Task set
**1.** Repeat the Félix Gouin biography from "Félix Gouin (;" to "Marshal Philippe Pétain.", word for word.
**2.** For each statement, answer yes or no according to the Félix Gouin biography and quote the words of the biography that decide it: (a) Gouin studied law in Aix-en-Provence. (b) In 1940 Gouin voted to grant full powers to Marshal Philippe Pétain. (c) Under Gouin, the works councils were extended to firms with 100 workers.

Document text
● ● ● ● ● ● ●

Félix Gouin (; 4 October 1884 – 25 October 1977) was a French Socialist politician who was a member of the French Section of the Workers' International (SFIO).

Personal life
Félix Gouin was born in Peypin, Bouches-du-Rhône, the son of school teachers. He studied law in Aix-en-Provence.

In 1940 he was among the minority of parliamentarians refusing to grant full powers to Marshal Philippe Pétain.

During the war, he was part of the central committee which reconstituted the Human Rights League and also co-founded the Brutus Network, a Socialist Resistance group.

In 1946, he then succeeded Charles de Gaulle as head of the French Provisional Government. Gouin's tenure was arguably most notable for seeing the enactment of France's first ever compulsory, amply funded retirement and worker's compensation laws. In addition, both the 40-hour law and overtime pay were re-established, while the comites d'entreprise (works councils) were extended to firms with 50 workers. In April 1946, a statute was adopted by the French Parliament that abolished the colonial legal status of France's four oldest colonies: Reunion, Guyane, Martinique, and Guadeloupe. Gouin's time in office also witnessed a significant extension of the role of the state in the workings of the French economy, with electricity, gas, coal, and the nine main insurance groups nationalized.

Honours and awards
 Grand Croix of the Légion d'honneur
 Grand Decoration of Honour in Silver with Sash for Services to the Republic of Austria

Government (26 January – 24 June 1946)

● ● ● ● ● ● ●

Items
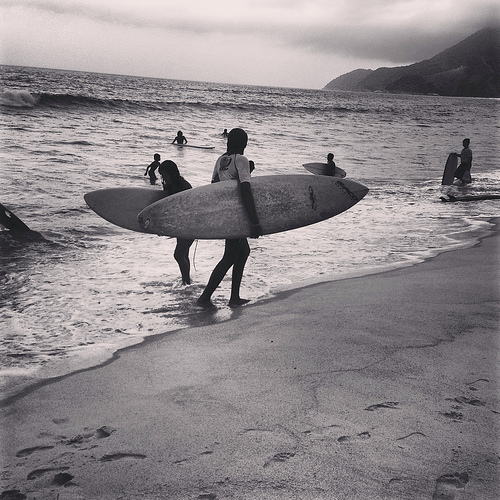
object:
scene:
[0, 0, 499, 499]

● ● ● ● ● ● ●

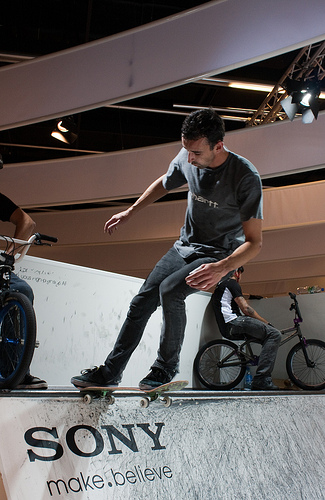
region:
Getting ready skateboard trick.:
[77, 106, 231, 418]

● ● ● ● ● ● ●

Answers for this exercise
**1.**
Félix Gouin (; 4 October 1884 – 25 October 1977) was a French Socialist politician who was a member of the French Section of the Workers' International (SFIO).

Personal life
Félix Gouin was born in Peypin, Bouches-du-Rhône, the son of school teachers. He studied law in Aix-en-Provence.

In 1940 he was among the minority of parliamentarians refusing to grant full powers to Marshal Philippe Pétain.

**2.**
(a) Yes: "He studied law in Aix-en-Provence."
(b) No: "he was among the minority of parliamentarians refusing to grant full powers to Marshal Philippe Pétain."
(c) No: "the comites d'entreprise (works councils) were extended to firms with 50 workers."